--- DATA SUPPLIED Enclosed Below ---
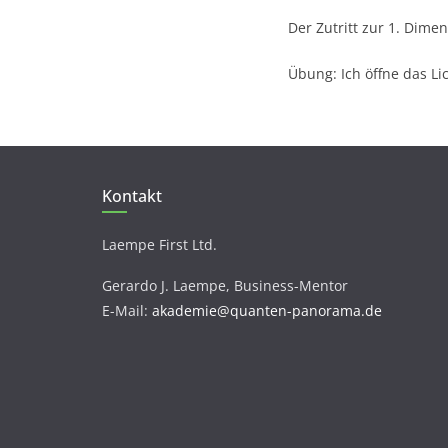
Der Zutritt zur 1. Dime
Übung: Ich öffne das L
Kontakt
Laempe First Ltd.
Gerardo J. Laempe, Business-Mentor
E-Mail:
akademie@quanten-panorama.de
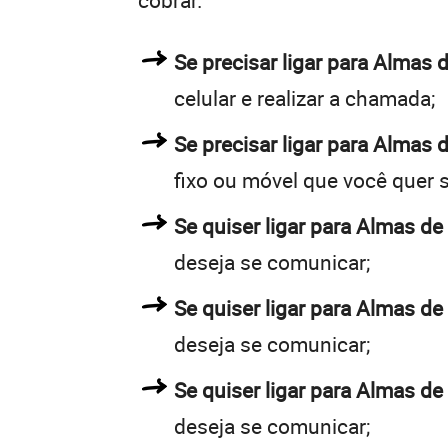
cobrar.
Se precisar ligar para Alma
celular e realizar a chamada;
Se precisar ligar para Almas 
fixo ou móvel que você quer 
Se quiser ligar para Almas de
deseja se comunicar;
Se quiser ligar para Almas de
deseja se comunicar;
Se quiser ligar para Almas de
deseja se comunicar;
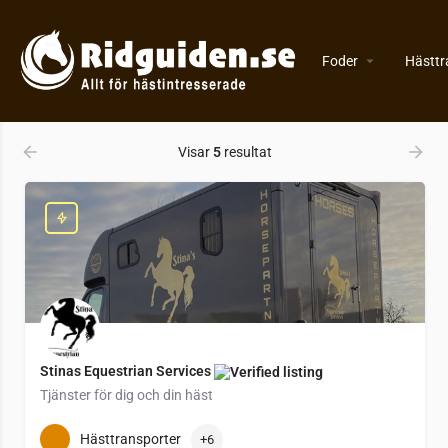
VIsa
A - Ö
Foder
Hästtr
Visar
5
resultat
Stinas Equestrian Services
Tjänster för dig och din häst
Tjänster för dig och din häst
Hästtransporter
+6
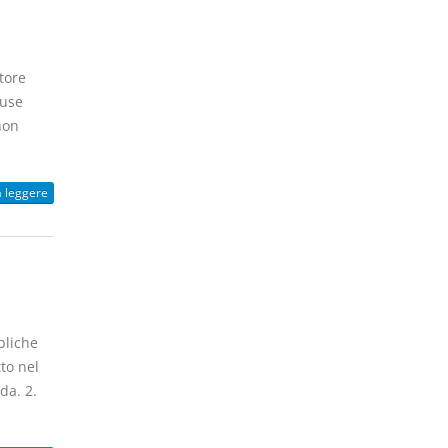
tore
luse
non
a leggere
bliche
to nel
da. 2.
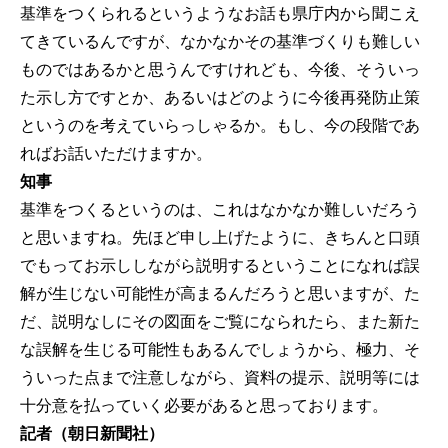
基準をつくられるというようなお話も県庁内から聞こえ
てきているんですが、なかなかその基準づくりも難しい
ものではあるかと思うんですけれども、今後、そういっ
た示し方ですとか、あるいはどのように今後再発防止策
というのを考えていらっしゃるか。もし、今の段階であ
ればお話いただけますか。
知事
基準をつくるというのは、これはなかなか難しいだろう
と思いますね。先ほど申し上げたように、きちんと口頭
でもってお示ししながら説明するということになれば誤
解が生じない可能性が高まるんだろうと思いますが、た
だ、説明なしにその図面をご覧になられたら、また新た
な誤解を生じる可能性もあるんでしょうから、極力、そ
ういった点まで注意しながら、資料の提示、説明等には
十分意を払っていく必要があると思っております。
記者（朝日新聞社）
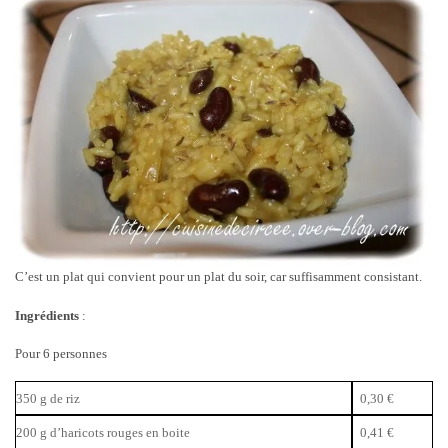
C’est un plat qui convient pour un plat du soir, car suffisamment consistant.
Ingrédients
:
Pour 6 personnes
350 g de riz
0,30 €
200 g d’haricots rouges en boite
0,41 €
--- End of Enclosed DATA SUPPLIED ---
* **WHAT THE TASK ASKS**:
Each line from the one holding "基準をつくられるというようなお話も県庁内から聞こえ" to the end of the records above must be copied exactly; the pictures must not be copied.

* **SOLUTION BELOW**:
基準をつくられるというようなお話も県庁内から聞こえ
てきているんですが、なかなかその基準づくりも難しい
ものではあるかと思うんですけれども、今後、そういっ
た示し方ですとか、あるいはどのように今後再発防止策
というのを考えていらっしゃるか。もし、今の段階であ
ればお話いただけますか。
知事
基準をつくるというのは、これはなかなか難しいだろう
と思いますね。先ほど申し上げたように、きちんと口頭
でもってお示ししながら説明するということになれば誤
解が生じない可能性が高まるんだろうと思いますが、た
だ、説明なしにその図面をご覧になられたら、また新た
な誤解を生じる可能性もあるんでしょうから、極力、そ
ういった点まで注意しながら、資料の提示、説明等には
十分意を払っていく必要があると思っております。
記者（朝日新聞社）
C’est un plat qui convient pour un plat du soir, car suffisamment consistant.
Ingrédients
:
Pour 6 personnes
350 g de riz
0,30 €
200 g d’haricots rouges en boite
0,41 €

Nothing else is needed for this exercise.